- _Required action_: From the entries below, copy exactly the lines from the one that contains "table_cell [503, 121, 934, 293]" through the one that contains "table_cell [462, 776, 1173, 920]", both included, and only those.

+++ Task data

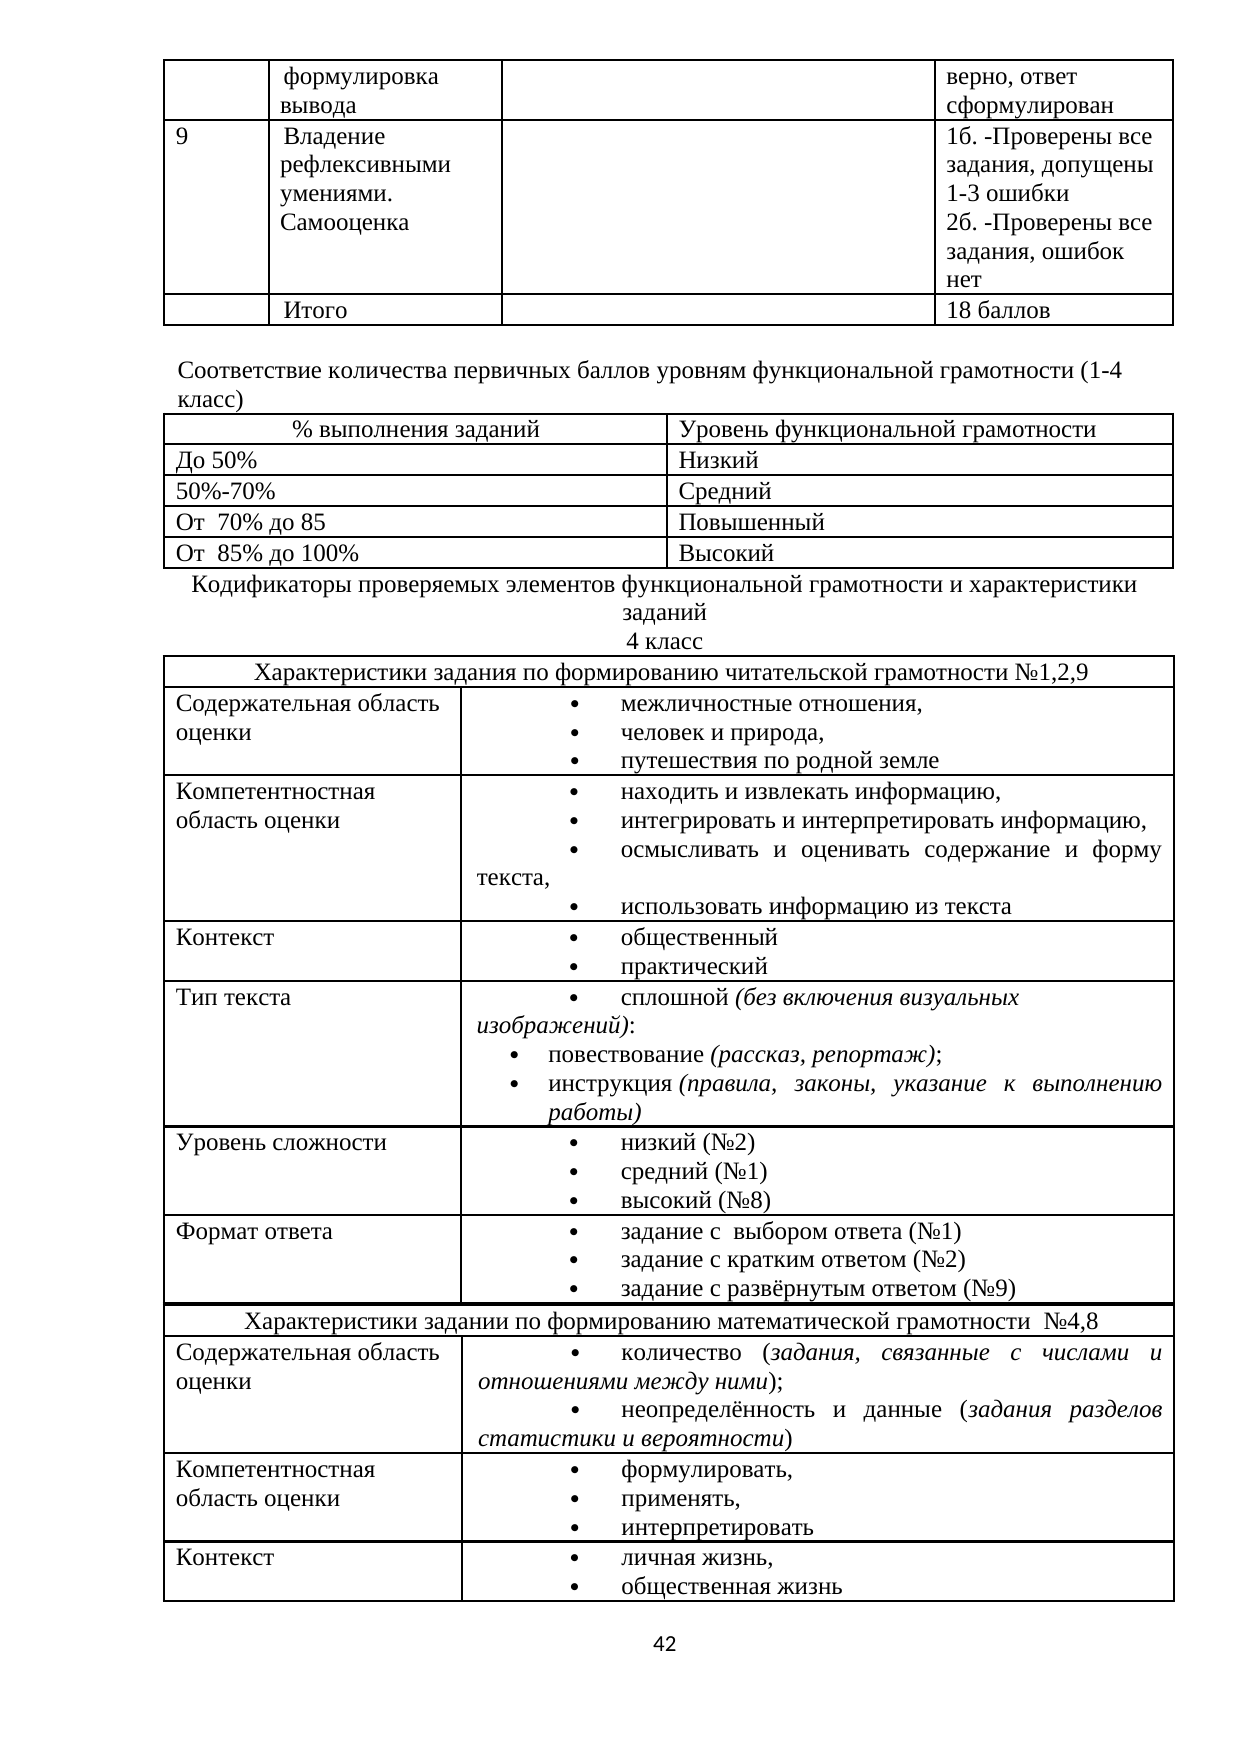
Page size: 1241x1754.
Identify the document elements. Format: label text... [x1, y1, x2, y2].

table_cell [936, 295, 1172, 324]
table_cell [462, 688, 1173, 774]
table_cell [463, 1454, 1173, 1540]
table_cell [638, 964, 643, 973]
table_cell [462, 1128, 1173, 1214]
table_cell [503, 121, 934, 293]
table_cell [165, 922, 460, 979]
text Соответствие количества первичных баллов уровням функциональной грамотности (1-4 класс) [177, 355, 1152, 412]
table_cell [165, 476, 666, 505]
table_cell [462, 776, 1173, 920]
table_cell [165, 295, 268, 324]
text Кодификаторы проверяемых элементов функциональной грамотности и характеристики заданий [177, 569, 1152, 626]
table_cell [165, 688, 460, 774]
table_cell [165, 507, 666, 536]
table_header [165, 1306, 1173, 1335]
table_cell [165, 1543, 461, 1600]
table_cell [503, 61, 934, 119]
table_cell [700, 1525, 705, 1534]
text 4 класс [177, 626, 1152, 655]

++++++

- _Solution to the exercise_:
table_cell [503, 121, 934, 293]
table_cell [165, 922, 460, 979]
text Соответствие количества первичных баллов уровням функциональной грамотности (1-4 класс) [177, 355, 1152, 412]
table_cell [165, 476, 666, 505]
table_cell [462, 776, 1173, 920]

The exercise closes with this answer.